Standard municipal and commercial video inspection systems are not generally certified to this level and the use of non compliant equipment exposes the service provider and the landfill to OSHA fines, possible damage to the landfill, and potential landfill and contractor liability in the event of an explosion.


KEY ISSUES  

1. New Landfill Construction

This is the base point at which planning and design determine amongst other things, the manhole/cleanout accesses into the leachate system and thereby establish system cleaning/video inspection parameters. Many existing older landfills gave inadequate consideration to this aspect and standard permit compliance in terms of maintenance needs simply cannot be observed.

There is no need for this to happen in new design construction where the above maintenance requirements (as limited by equipment technology) have been taken into consideration.

An important and key point is the need for validation of the correct construction of new leachate piping, carried out by video inspection PRIOR to hand over and commissioning of the new cell. This ensures that meaningful leachate flow measurements are available right from the outset and eliminates some of the problems often undiscovered until some future time e.g. crushed or split pipe, separated joints, closed valves etc.

It is relatively easy to apportion responsibility and initiate repair action at time of construction prior to contractor hand over. Problems which only become apparent after the cell has been active for a period of time may require quite potentially very costly repair work which has to be borne by the owner.

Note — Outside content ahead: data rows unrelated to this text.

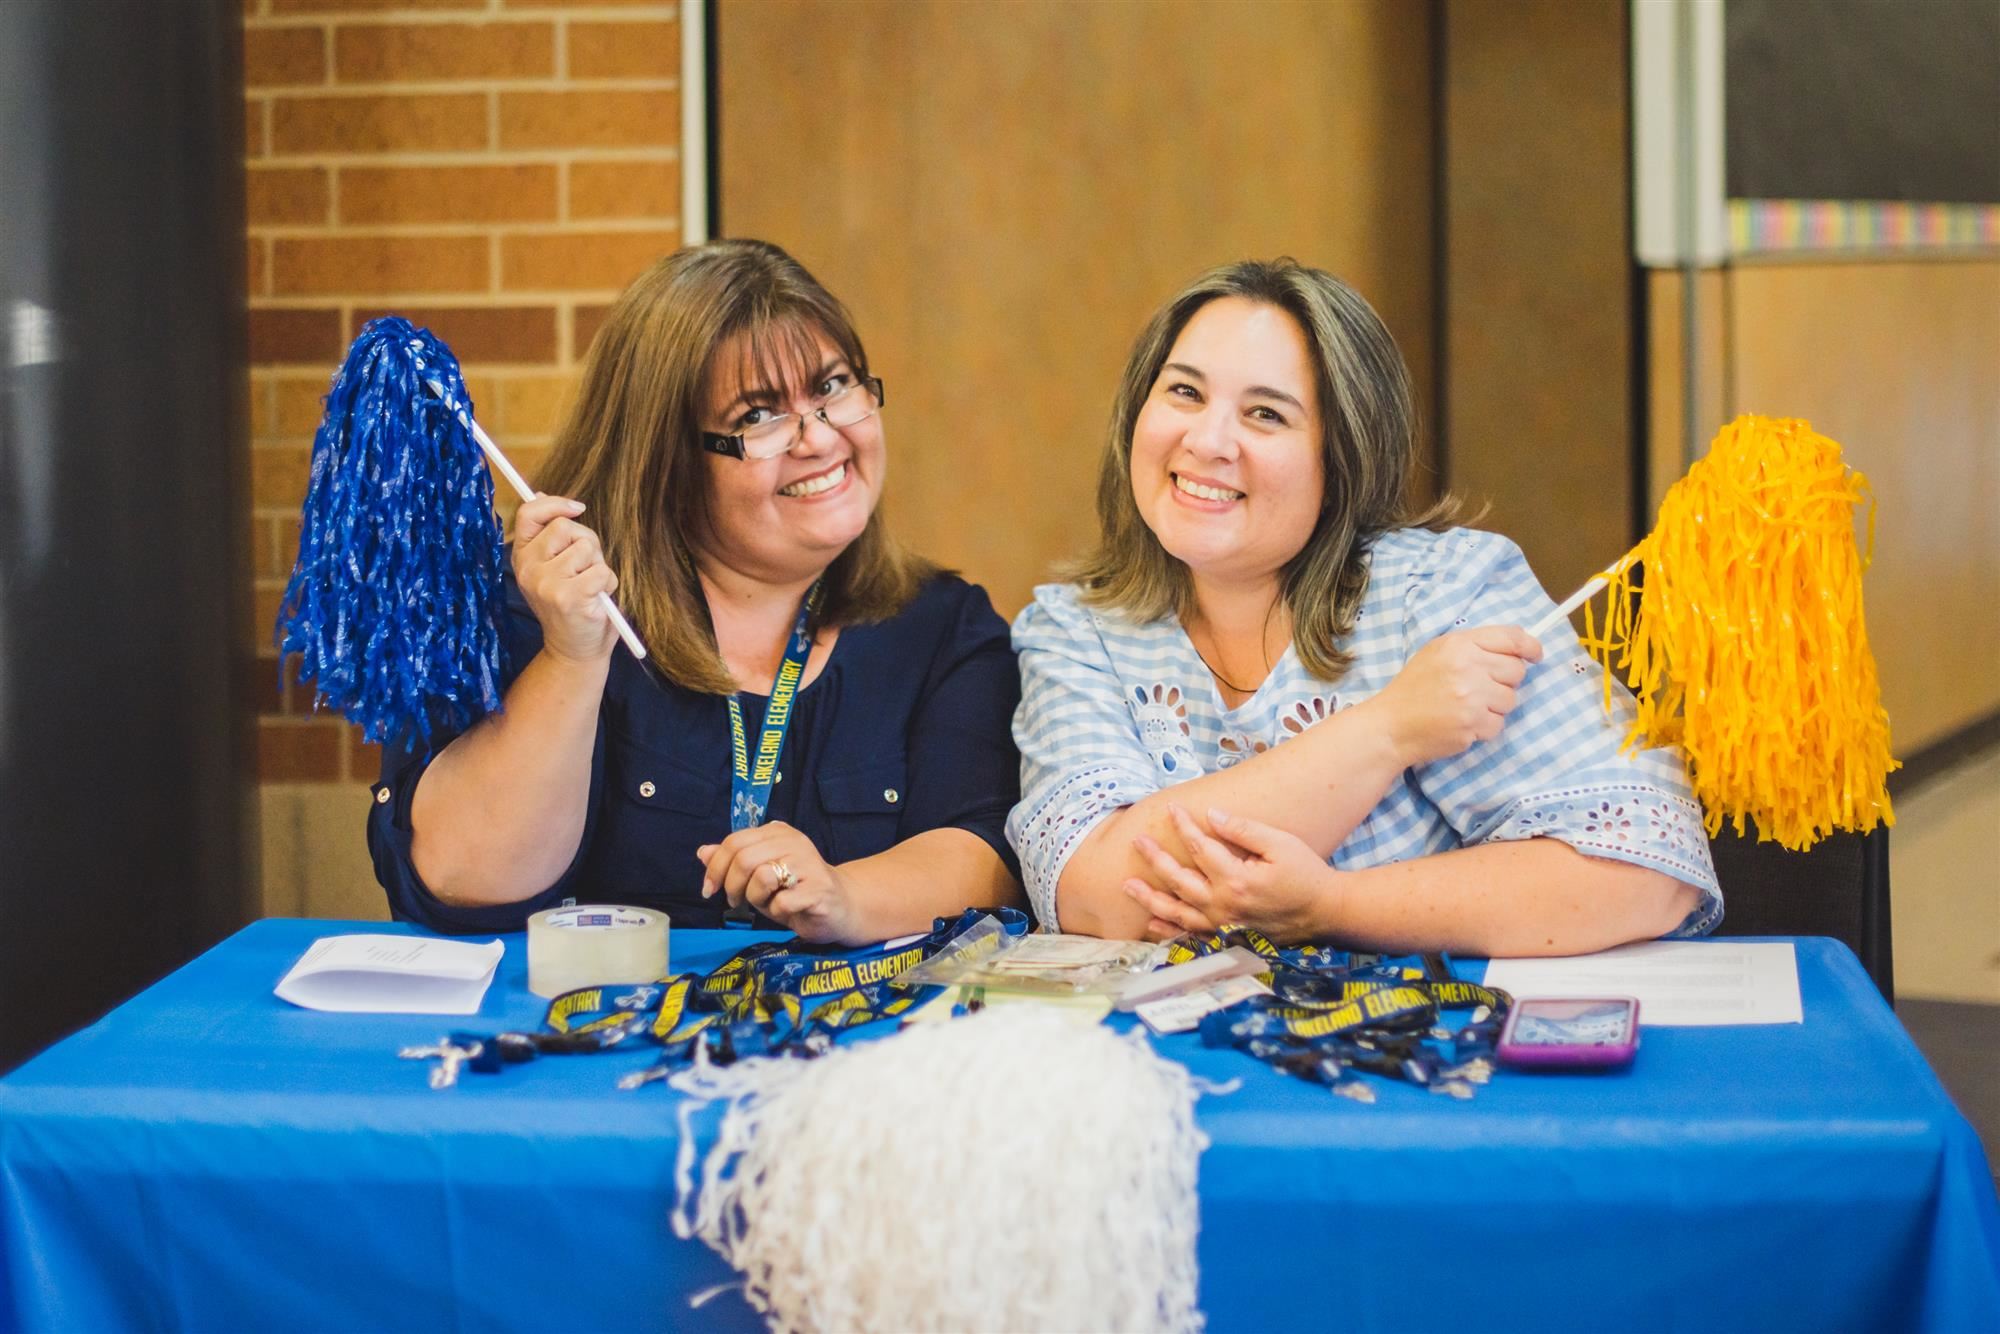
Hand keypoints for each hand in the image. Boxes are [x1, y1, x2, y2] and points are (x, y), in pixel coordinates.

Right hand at [513, 495, 618, 664]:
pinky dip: (608, 583)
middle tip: (585, 569)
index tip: (578, 508)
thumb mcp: (554, 566)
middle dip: (586, 542)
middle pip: (566, 526)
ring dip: (599, 566)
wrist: (574, 649)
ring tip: (590, 588)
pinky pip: (601, 571)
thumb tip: (541, 494)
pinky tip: (597, 599)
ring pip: (587, 547)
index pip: (529, 513)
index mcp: (522, 557)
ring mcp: (546, 582)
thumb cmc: (571, 604)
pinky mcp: (569, 596)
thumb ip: (550, 535)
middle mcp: (528, 569)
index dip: (555, 504)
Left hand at [697, 822, 858, 943]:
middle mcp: (794, 842)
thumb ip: (732, 862)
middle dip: (732, 885)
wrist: (840, 907)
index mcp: (778, 833)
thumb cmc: (795, 891)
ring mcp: (809, 864)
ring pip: (761, 877)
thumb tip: (702, 852)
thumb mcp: (758, 875)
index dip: (715, 868)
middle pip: (744, 858)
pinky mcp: (819, 889)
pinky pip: (781, 902)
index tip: (710, 889)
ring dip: (755, 898)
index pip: (734, 842)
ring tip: (767, 903)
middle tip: (736, 901)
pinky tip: (788, 910)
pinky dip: (777, 912)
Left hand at [1123, 804, 1338, 943]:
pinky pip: (1191, 934)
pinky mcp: (1228, 935)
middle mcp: (1224, 905)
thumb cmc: (1305, 874)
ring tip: (1128, 885)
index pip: (1200, 847)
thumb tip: (1210, 815)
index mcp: (1237, 879)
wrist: (1325, 912)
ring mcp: (1223, 924)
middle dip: (1156, 858)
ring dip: (1150, 898)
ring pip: (1178, 911)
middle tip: (1137, 841)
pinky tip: (1151, 922)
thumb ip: (1243, 830)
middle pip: (1180, 879)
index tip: (1170, 809)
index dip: (1183, 826)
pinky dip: (1169, 929)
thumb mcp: (1279, 844)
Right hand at [1365, 625, 1541, 765]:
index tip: (1535, 655)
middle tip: (1481, 689)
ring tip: (1468, 708)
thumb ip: (1474, 647)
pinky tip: (1463, 723)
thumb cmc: (1415, 688)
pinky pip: (1499, 724)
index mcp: (1459, 644)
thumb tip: (1519, 650)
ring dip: (1495, 707)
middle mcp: (1468, 666)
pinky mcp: (1473, 723)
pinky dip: (1485, 727)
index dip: (1530, 647)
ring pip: (1511, 700)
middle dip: (1504, 681)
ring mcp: (1472, 696)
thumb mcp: (1438, 653)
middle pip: (1516, 671)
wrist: (1391, 725)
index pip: (1511, 638)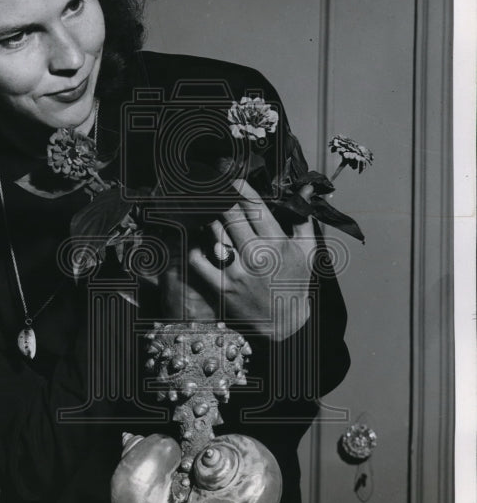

Some relief can also be provided by building redundancy into the drain system design.

2. New Cell Construction

When a new Cell is constructed at an existing landfill, the above equally applies, but where the new cell leachate drains into an existing leachate system, it would also be appropriate to validate the condition of the existing system prior to connection.

3. Closure

As part of the closure process, the leachate collection system should be cleaned and inspected to ensure it is functioning as designed and that a monitoring program be established to review the situation on a routine basis.

4. Safety

All Florida Jetclean crews are OSHA certified as appropriate. The company has a Health and Safety program in place to establish standards for personnel and job procedures to ensure compliance both with Company requirements and mandated Government needs.